## Task brief
Your answer is a copy of every line in the records where "Austria" appears.

## Exercise material
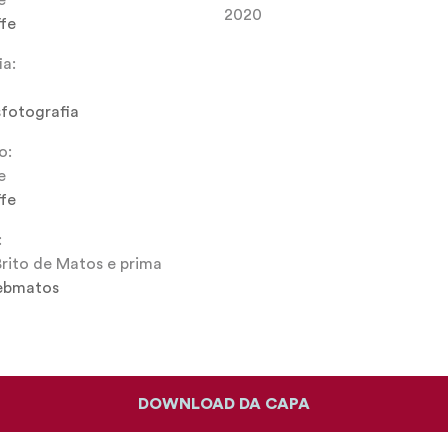
e
2020
fe
ia:
fotografia
o:
e
fe
:
 Brito de Matos e prima
lebmatos
DOWNLOAD DA CAPA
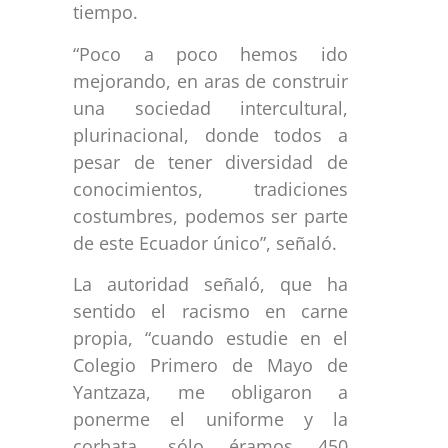
tiempo.
“Poco a poco hemos ido
mejorando, en aras de construir
una sociedad intercultural,
plurinacional, donde todos a
pesar de tener diversidad de
conocimientos, tradiciones
costumbres, podemos ser parte
de este Ecuador único”, señaló.
La autoridad señaló, que ha
sentido el racismo en carne
propia, “cuando estudie en el
Colegio Primero de Mayo de
Yantzaza, me obligaron a
ponerme el uniforme y la
corbata, sólo éramos 450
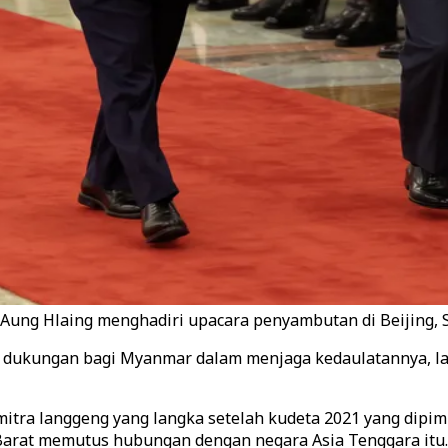
 Aung Hlaing menghadiri upacara penyambutan di Beijing, Se
n dukungan bagi Myanmar dalam menjaga kedaulatannya, la
mitra langgeng yang langka setelah kudeta 2021 yang dip
Barat memutus hubungan dengan negara Asia Tenggara itu.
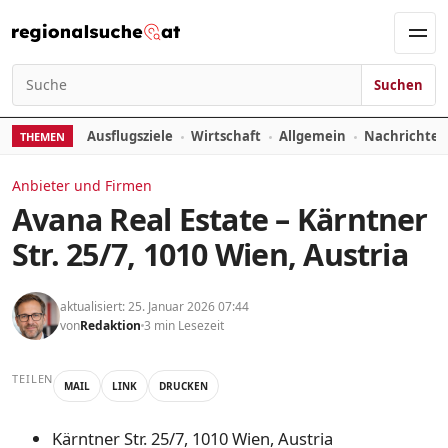
Zum Inhalt springen
Men
Suchen
Suchen nach:
Ausflugsziele
Wirtschaft
Allgemein
Nachrichte
THEMEN
Anbieter und Firmen
Avana Real Estate – Kärntner
Str. 25/7, 1010 Wien, Austria
aktualisiert: 25. Januar 2026 07:44
von
Redaktion
3 min Lesezeit
TEILEN
MAIL
LINK
DRUCKEN
Kärntner Str. 25/7, 1010 Wien, Austria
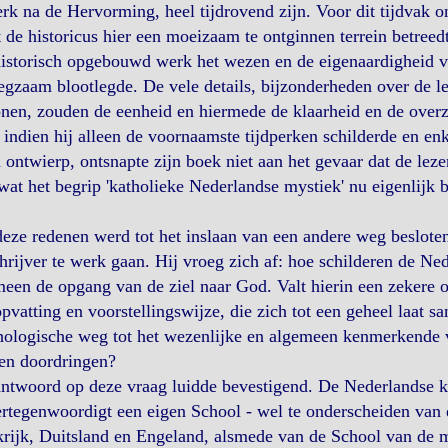
erk na de Hervorming, heel tijdrovend zijn. Voor dit tijdvak o
 de historicus hier een moeizaam te ontginnen terrein betreedt.
istorisch opgebouwd werk het wezen en de eigenaardigheid v
gzaam blootlegde. De vele details, bijzonderheden over de l
nen, zouden de eenheid en hiermede de klaarheid en de overzi
 indien hij alleen de voornaamste tijdperken schilderde en en
 ontwierp, ontsnapte zijn boek niet aan het gevaar dat de lez
wat het begrip 'katholieke Nederlandse mystiek' nu eigenlijk 
ze redenen werd tot het inslaan van een andere weg besloten
hrijver te werk gaan. Hij vroeg zich af: hoe schilderen de Ne
een de opgang van de ziel naar God. Valt hierin een zekere 
pvatting en voorstellingswijze, die zich tot een geheel laat
hologische weg tot het wezenlijke en algemeen kenmerkende 
en doordringen?
ntwoord op deze vraag luidde bevestigend. De Nederlandse ka
ertegenwoordigt een eigen School - wel te onderscheiden van 
rijk, Duitsland en Engeland, alsmede van de School van de 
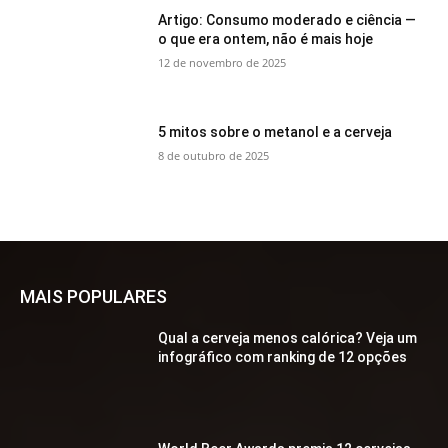
Artigo: Consumo moderado e ciência —
o que era ontem, não é mais hoje
12 de novembro de 2025
5 mitos sobre o metanol e a cerveja
8 de outubro de 2025
MAIS POPULARES
Qual a cerveja menos calórica? Veja um
infográfico com ranking de 12 opções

## Final answer
Str. 25/7, 1010 Wien, Austria
Kärntner Str. 25/7, 1010 Wien, Austria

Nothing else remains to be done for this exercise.